Mes compliments à Mme Zola, à Paul, à Baille, à nos autres amis, sans oublier ta belle Gabrielle.

Ton ami

Georges Pajot. »

28 avril

Lettre de Zola à Numa Coste, [Paris], 28 avril 1865.

Émile Zola, correspondance, édité sous la direction de B. H. Bakker, éditrice associée Colette Becker, conseiller littéraire Henri Mitterand, Montréal, Les Presses de l’Université de Montréal, Paris, éditions du CNRS, tome I 1858-1867, 1978, 594 pages, n° 113, p. 409-410.

« 28 avril 1865

Mon cher Coste,
Je vous attends dimanche, 30 avril, à midi précis, pour déjeuner avec moi.
Vous trouverez sans doute à ma table Baille et Paul.
Vous me chagrineriez en n’étant pas exact.
O caporal !! méditez ma lettre !!!

À vous. »

1er mai – 20 juin

Cezanne n’est pas reçu au Salon.

Oller est reçu avec une peinture et un dessin, Pissarro avec deux peintures. Pour la peinture d’Oller, le catalogue donne la même adresse de l’artiste que celle de Cezanne : 22, rue Beautreillis, tandis que pour son dessin il donne l’adresse du 17, rue Saint-Germain, au Pecq. Pour Pissarro, l’adresse que donne le catalogue est « à La Varenne-Saint-Hilaire et chez M. Guillemet, Grande-Rue, 20 (Batignolles) ».

Explication des ouvrages de peinture, sculpture, architecture, gravure et lithographie des artistes vivants exposés au Palais des Champs-Élysées le 1er mai 1865, Paris, Charles de Mourgues Frères, successeurs de Vinchon, imprimeurs des musées impériaux, 1865, 501 pages, p. 212, 226, 354.

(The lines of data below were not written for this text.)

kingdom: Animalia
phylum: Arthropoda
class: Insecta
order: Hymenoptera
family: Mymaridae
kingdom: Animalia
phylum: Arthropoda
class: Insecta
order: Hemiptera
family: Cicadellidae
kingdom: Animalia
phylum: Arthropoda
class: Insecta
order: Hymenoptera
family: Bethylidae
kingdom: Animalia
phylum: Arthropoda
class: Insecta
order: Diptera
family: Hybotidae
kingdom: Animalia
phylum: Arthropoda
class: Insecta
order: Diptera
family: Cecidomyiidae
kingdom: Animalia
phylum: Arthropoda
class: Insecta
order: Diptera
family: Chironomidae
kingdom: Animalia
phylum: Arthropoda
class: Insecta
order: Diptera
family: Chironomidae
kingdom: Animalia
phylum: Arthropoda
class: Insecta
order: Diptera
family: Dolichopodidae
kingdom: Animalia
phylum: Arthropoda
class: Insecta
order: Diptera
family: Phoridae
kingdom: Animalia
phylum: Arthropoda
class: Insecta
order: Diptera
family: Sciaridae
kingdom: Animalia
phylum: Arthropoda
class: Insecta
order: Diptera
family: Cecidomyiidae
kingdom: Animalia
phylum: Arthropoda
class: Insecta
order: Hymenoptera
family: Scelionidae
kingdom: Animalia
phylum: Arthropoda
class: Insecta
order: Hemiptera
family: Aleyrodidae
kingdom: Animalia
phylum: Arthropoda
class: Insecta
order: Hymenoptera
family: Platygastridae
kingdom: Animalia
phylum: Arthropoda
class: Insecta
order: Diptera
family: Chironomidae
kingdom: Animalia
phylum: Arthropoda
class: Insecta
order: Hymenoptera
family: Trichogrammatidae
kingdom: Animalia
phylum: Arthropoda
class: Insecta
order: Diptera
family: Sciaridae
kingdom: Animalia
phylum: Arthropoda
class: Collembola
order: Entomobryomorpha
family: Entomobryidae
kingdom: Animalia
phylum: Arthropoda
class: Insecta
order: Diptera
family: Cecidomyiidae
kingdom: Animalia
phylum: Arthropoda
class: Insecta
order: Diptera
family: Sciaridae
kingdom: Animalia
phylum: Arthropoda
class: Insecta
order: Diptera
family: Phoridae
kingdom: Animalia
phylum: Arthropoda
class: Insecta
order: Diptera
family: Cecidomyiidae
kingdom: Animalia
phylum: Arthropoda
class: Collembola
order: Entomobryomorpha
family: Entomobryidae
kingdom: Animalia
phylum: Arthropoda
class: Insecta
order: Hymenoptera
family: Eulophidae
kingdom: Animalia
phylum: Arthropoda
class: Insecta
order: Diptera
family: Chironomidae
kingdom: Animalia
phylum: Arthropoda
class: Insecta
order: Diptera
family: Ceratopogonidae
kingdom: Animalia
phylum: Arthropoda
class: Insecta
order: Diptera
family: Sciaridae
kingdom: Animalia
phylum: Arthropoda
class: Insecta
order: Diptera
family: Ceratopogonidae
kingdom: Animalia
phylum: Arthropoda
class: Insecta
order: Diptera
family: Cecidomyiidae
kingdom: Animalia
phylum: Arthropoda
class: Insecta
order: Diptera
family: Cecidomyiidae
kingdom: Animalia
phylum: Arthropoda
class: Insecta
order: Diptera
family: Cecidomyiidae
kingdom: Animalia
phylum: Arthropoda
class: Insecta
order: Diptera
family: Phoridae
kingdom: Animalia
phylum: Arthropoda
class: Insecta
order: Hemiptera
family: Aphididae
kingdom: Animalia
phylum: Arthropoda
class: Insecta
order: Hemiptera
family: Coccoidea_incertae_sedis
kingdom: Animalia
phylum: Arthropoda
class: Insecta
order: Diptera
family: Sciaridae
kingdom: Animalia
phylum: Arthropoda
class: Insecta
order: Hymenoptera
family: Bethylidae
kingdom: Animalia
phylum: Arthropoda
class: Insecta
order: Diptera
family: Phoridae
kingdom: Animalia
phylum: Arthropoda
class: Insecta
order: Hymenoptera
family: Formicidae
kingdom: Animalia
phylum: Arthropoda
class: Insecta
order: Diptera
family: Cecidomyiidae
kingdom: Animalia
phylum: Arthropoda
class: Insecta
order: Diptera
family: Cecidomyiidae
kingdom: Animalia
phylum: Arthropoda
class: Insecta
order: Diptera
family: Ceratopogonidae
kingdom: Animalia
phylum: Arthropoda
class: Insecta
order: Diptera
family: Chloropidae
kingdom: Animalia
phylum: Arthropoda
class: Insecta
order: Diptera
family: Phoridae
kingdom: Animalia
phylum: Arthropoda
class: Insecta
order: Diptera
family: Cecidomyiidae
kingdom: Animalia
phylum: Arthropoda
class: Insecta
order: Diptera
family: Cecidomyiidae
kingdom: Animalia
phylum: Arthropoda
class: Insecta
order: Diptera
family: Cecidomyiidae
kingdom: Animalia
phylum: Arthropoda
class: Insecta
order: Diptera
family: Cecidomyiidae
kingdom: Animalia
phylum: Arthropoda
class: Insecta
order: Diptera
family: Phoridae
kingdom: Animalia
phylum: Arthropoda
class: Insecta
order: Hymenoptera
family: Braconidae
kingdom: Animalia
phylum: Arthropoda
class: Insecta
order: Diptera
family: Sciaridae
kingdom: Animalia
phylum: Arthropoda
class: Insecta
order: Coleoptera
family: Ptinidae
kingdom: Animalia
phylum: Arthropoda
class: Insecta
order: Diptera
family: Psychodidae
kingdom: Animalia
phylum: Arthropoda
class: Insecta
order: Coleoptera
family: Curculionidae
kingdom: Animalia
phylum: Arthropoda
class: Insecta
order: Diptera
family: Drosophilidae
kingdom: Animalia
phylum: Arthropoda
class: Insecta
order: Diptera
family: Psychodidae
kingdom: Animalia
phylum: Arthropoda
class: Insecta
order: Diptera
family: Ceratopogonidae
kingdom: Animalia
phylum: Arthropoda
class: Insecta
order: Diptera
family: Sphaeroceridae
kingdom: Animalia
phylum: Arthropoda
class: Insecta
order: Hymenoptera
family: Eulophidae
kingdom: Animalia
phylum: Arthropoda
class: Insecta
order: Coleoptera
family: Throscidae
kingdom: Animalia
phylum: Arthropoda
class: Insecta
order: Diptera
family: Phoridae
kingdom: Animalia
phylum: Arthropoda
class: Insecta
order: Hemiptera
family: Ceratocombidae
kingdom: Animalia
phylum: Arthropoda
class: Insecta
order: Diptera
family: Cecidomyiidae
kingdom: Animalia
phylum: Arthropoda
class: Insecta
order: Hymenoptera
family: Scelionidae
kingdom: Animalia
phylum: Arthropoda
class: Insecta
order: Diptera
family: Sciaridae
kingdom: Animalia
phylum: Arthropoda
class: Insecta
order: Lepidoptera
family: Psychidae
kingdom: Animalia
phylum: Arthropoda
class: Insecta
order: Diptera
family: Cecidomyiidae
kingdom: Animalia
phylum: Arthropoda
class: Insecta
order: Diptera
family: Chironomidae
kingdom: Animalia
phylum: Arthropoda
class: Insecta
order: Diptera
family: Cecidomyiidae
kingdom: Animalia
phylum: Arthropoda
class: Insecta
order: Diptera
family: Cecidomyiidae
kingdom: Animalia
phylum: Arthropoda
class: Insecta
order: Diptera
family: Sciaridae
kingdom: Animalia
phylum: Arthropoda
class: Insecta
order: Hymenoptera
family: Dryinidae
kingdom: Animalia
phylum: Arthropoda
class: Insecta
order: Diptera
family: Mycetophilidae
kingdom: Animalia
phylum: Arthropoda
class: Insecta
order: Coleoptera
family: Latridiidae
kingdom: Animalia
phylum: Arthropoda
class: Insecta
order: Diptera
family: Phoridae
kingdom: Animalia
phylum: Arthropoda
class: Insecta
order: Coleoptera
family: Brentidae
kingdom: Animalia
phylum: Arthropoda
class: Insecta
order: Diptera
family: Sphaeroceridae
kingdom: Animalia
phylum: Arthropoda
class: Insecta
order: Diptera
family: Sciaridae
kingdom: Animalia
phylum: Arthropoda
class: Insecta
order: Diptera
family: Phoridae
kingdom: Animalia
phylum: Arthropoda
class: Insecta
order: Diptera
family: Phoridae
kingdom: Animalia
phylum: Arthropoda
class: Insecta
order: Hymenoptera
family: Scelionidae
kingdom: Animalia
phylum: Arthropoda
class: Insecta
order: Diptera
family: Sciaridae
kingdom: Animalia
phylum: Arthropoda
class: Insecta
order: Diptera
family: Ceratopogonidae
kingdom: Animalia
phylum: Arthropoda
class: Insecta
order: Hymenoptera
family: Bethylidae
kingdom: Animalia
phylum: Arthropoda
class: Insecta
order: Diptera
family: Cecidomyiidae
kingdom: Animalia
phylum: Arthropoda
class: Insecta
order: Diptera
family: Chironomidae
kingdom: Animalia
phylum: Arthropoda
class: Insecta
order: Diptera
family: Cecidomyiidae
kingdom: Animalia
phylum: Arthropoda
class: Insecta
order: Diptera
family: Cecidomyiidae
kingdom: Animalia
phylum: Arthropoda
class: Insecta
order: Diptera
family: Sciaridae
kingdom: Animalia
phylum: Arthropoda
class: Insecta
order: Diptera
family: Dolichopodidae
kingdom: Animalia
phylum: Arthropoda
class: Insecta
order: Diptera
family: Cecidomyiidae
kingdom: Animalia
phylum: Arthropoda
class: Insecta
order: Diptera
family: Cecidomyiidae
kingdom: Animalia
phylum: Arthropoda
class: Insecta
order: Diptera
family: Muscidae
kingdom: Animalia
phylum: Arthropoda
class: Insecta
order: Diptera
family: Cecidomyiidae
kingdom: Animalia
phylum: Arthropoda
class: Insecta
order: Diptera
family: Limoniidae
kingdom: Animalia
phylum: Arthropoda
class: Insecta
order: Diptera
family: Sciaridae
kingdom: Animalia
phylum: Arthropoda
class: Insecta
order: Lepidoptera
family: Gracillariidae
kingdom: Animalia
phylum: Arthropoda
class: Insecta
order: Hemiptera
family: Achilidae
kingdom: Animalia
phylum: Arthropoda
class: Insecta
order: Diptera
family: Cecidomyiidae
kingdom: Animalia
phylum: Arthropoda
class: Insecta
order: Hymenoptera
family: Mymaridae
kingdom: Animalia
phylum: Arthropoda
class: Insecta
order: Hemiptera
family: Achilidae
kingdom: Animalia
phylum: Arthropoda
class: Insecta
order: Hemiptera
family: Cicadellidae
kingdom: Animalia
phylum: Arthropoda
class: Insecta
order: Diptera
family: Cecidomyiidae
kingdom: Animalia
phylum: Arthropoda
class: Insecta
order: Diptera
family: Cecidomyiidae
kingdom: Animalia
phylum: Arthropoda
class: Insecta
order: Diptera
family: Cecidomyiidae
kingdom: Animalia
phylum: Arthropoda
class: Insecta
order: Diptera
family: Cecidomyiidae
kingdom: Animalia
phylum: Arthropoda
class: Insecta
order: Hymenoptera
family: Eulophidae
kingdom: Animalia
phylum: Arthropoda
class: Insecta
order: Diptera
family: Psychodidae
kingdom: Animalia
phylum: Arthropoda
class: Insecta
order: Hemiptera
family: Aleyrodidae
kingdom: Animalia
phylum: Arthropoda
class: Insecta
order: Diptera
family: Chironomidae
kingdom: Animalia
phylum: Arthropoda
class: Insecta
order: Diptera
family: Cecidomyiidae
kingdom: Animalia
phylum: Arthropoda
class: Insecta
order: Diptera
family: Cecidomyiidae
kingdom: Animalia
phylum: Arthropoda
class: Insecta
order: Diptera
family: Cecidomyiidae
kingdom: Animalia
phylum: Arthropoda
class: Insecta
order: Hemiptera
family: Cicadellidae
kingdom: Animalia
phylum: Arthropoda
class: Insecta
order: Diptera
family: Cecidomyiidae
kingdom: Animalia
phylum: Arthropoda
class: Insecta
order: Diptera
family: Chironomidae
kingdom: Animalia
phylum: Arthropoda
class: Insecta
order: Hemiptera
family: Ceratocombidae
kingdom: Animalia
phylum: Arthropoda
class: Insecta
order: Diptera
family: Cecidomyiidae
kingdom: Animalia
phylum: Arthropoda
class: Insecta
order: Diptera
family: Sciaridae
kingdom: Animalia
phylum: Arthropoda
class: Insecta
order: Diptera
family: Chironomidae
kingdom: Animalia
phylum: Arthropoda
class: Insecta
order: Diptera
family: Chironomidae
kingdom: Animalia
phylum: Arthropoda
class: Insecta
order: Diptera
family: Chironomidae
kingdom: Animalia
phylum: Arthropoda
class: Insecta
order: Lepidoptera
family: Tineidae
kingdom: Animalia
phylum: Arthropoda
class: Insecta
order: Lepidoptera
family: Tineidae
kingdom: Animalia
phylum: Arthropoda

« OLLER (Francisco), né à Puerto-Rico (colonie espagnole), élève de Juan Noa et de M. T. Couture.
Rue Beautreillis, 22.
1622 —Ténèbres.
« Mais Jésus jetant encore un grand cri rendit l’esprit. »
(Évangile selon saint Mathieu.)
(Voir aux Dessins, etc.)

[…]

OLLER (Francisco), né à Puerto-Rico (colonie espagnole), élève de don Juan Noa et de M. Couture.
Au Pecq (Seine-et-Oise), rue St-Germain, 17.
2693 — Portrait de don Cayetano Oller, père de l’auteur ; dessin au fusain.
(Voir à la Peinture.)

[…]

PISSARRO (Camille), né à St-Thomas (colonies françaises), élève de MM. A. Melbye et Corot.
À La Varenne-Saint-Hilaire ; et à Paris, chez M. Guillemet, Grande-Rue, 20 (Batignolles).
1723 – Chennevières, au bord de la Marne [PDRS 103]
1724 – Le bord de l’eau. »

[26 août]

Lettre d’A. Guillemet, Yport (par Fécamp, Seine Inférieure), à Pissarro, datée samedi 26 août [1865].
Le peintre Antoine Guillemet écrit à Pissarro et demande des nouvelles de Cezanne et d’Oller.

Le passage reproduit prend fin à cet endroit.